KESK Şubeler Platformu Dönem Sözcüsü Ses Eşbaşkanı Bircan Öztop, Sivas Katliamı'nın 25.yıl dönümünde bir basın açıklaması yaparak, “İnsan hak ve özgürlüklerinden, eşitlikten, demokrasiden, barıştan ve kardeşlikten yana olan herkes ve demokratik kitle örgütleri olarak bir kez daha katliamı lanetliyor ve unutturmayacağımızı haykırıyoruz.” ifadelerini kullandı.

Sivas katliamının 25. yıldönümünde bir basın açıklaması yapan KESK Şubeler Platformu Dönem Sözcüsü Ses Eşbaşkanı Bircan Öztop, katliamı lanetledi. Öztop açıklamasında; “Türkiye tarihine kara bir leke olarak geçen Sivas katliamının üzerinden 25 yıl geçti. 2 Temmuz 1993’de Sivas Madımak Oteli’nin ateşe verilmesiyle başlayan katliam ateşi, 25 yıldır yüreklerimizi yakmayı sürdürüyor.

Düşünce ve ifade özgürlüğünün engellendiği linç kültürüyle yaşam hakkının fiilen sona erdirildiği kara bir gün olarak tarihe geçmiştir.

İnsanlık tarihinin bu kara lekesi hafızalarımızda, yaralı bilinçlerimizde, kanayan vicdanlarda 25 yıldır hiç durmadan büyümektedir. 12 Eylül zihniyetinin uygulayıp pekiştirdiği Türk-İslam sentezci zihniyet, geçmişte Maraş’ta, Çorum’da gerçekleştiği katliamları unutturamadığı gibi, Sivas katliamını da tüm çabalarına rağmen unutturamayacaktır.

25 yıl önce insanlar diri diri yakılırken kılını dahi kıpırdatmayanlar ve sorumluları yakalayıp adalete teslim etmeyenler provokatif tutumlarında ısrarcı olduklarını bir kez daha ortaya koymuşlardır. Ancak açıkça bilinmelidir ki Sivas’ta yaşananları ve katliamın sorumlularını unutturmak için  baskı ve engelleme politikalarına yönelenler büyük bir yanılgı içindedirler.

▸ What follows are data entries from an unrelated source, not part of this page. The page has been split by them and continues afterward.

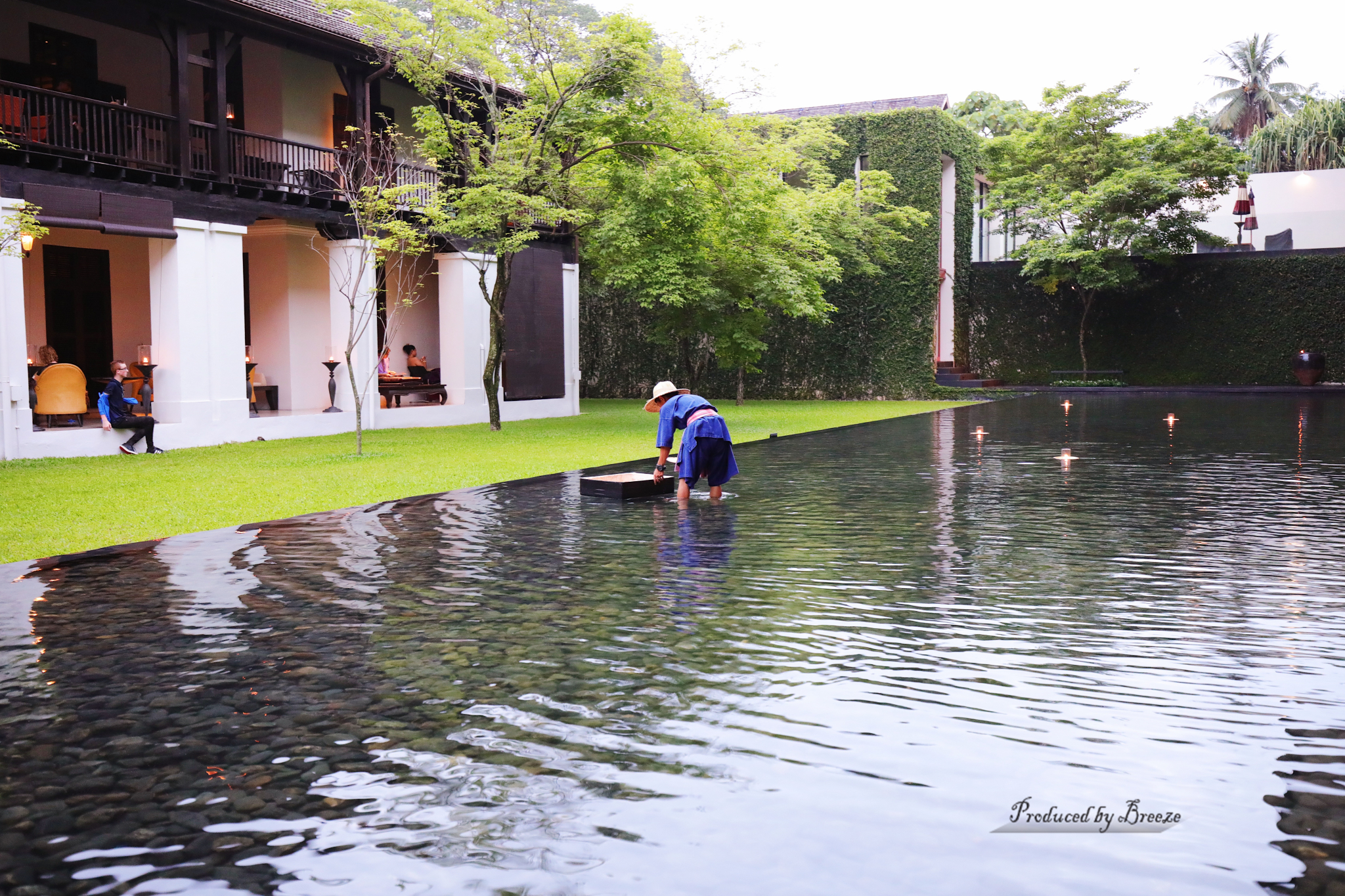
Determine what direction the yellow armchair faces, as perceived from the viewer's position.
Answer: facing away from the viewer

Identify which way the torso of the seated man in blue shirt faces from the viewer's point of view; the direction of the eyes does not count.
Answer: to the viewer's right

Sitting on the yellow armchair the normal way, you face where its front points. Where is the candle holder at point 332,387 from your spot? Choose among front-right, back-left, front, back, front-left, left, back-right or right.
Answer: front-right

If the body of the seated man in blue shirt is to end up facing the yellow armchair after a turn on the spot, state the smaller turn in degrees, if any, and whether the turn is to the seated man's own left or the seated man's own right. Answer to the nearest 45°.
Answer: approximately 180°

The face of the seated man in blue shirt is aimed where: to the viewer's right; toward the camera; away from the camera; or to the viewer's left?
to the viewer's right

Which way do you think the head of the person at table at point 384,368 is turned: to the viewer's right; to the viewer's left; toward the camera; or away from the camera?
to the viewer's right

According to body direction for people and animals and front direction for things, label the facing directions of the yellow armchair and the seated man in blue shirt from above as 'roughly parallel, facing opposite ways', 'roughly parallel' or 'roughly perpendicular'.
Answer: roughly perpendicular

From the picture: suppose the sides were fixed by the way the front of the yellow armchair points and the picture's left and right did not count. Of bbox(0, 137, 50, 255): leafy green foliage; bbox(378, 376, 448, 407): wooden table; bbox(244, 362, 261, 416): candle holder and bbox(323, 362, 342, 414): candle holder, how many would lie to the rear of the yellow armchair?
1

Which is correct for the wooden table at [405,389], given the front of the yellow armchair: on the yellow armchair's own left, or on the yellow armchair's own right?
on the yellow armchair's own right

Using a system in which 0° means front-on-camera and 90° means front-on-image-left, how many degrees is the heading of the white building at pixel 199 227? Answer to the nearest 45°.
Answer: approximately 315°

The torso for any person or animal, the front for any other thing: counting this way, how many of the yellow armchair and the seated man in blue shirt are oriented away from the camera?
1
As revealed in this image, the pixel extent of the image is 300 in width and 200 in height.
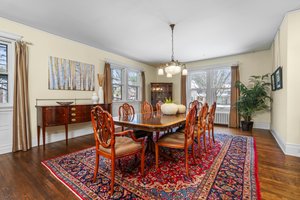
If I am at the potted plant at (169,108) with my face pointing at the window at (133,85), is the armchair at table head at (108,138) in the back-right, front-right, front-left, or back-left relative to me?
back-left

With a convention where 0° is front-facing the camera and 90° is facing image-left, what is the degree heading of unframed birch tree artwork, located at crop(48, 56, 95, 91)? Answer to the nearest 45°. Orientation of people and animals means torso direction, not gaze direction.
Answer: approximately 315°

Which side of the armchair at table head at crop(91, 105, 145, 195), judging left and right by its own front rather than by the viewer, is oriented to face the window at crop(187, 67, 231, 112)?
front

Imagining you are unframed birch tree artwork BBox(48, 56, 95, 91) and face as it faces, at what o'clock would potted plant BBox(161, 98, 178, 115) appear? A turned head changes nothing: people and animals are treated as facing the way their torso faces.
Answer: The potted plant is roughly at 12 o'clock from the unframed birch tree artwork.

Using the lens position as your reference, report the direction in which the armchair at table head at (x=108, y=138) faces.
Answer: facing away from the viewer and to the right of the viewer

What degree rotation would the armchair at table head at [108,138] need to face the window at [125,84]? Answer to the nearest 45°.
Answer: approximately 45° to its left

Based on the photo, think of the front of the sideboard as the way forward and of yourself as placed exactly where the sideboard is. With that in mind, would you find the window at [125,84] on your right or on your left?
on your left

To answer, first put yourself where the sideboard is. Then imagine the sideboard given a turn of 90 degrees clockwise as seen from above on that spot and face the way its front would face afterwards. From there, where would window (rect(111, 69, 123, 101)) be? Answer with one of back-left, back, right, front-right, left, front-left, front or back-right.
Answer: back

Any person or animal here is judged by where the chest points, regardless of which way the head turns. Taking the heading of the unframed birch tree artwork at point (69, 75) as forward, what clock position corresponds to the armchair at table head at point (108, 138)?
The armchair at table head is roughly at 1 o'clock from the unframed birch tree artwork.

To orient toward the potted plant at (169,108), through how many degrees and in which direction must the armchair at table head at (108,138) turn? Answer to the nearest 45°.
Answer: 0° — it already faces it

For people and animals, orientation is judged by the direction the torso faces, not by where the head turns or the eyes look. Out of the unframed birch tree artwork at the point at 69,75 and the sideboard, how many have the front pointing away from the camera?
0

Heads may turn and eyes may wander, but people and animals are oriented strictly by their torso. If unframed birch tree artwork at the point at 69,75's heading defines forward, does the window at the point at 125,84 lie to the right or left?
on its left

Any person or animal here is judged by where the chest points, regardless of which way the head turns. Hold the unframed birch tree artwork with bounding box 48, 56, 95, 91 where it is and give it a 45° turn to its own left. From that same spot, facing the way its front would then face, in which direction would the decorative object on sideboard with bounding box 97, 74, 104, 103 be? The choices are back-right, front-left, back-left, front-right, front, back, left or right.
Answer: front
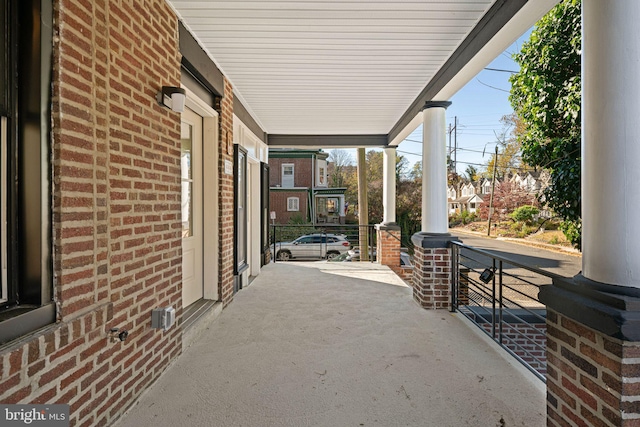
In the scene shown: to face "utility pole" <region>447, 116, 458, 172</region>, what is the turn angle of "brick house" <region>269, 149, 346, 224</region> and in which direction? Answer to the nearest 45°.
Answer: approximately 45° to its left

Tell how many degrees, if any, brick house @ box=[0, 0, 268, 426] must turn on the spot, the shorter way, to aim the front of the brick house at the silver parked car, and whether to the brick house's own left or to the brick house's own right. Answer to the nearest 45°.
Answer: approximately 90° to the brick house's own left

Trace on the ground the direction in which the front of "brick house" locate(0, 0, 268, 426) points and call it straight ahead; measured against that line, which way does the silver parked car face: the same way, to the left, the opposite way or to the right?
the opposite way

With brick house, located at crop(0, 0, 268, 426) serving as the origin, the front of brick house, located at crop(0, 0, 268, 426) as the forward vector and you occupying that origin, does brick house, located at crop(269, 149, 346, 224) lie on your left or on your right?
on your left

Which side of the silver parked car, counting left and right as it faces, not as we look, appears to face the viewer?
left

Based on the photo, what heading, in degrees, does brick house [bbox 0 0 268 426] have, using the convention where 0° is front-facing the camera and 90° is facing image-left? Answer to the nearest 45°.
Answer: approximately 315°

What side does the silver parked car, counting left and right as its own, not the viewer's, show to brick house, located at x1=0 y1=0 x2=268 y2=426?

Sivas katliamının aradan 25 yıl geçmesine rağmen her geçen yıl daha büyük ve kitlesel bir öfke ile lanetlenmesi, ülkemizi gericiliğe ve ırkçı-şoven odaklara asla teslim olmayacağının en somut göstergesidir. Türkiye’nin içinden geçmekte olduğu sancılı süreçte demokrasinin, barış, kardeşlik ve özgürlük taleplerinin kararlılıkla savunulması; iktidarın baskıcı, anti demokratik uygulamalarına karşı kararlı mücadelenin güçlenmesi açısından ayrı bir önem taşımaktadır.

Türkiye’de din ve devlet işlerinin birbirinden bağımsız gerçek bir laik yapıya kavuşturulması, bütün dinsel, mezhepsel, etnik oluşumlara eşit mesafede durulması sağlanmadıkça, halkları birbirine karşı kışkırtma girişimlerinin önüne geçmek mümkün olmayacaktır. Sivas Katliamı olmak üzere, Türkiye tarihindeki bütün provokatif eylemler, tertipler, cinayetler, 12 Eylül askeri darbesi başta olmak üzere bütün darbeler, plan ve girişimler bütün yönleriyle soruşturulmalıdır. Bizzat siyasi iktidar eliyle yaratılan her türlü inanç ayrıcalıkları, inançlar üzerindeki baskı ve ayrımcı uygulamalara son verilmelidir.

İnsan hak ve özgürlüklerinden, eşitlikten, demokrasiden, barıştan ve kardeşlikten yana olan herkes ve demokratik kitle örgütleri olarak bir kez daha katliamı lanetliyor ve unutturmayacağımızı haykırıyoruz.

Sivas katliamında yaşamını yitiren insanlarımızı bir kez daha saygıyla anıyor, onların savunduğu değerleri ve mücadelelerini kendi mücadele alanlarımızda yaşatacağımıza söz veriyoruz.” ifadelerine yer verdi.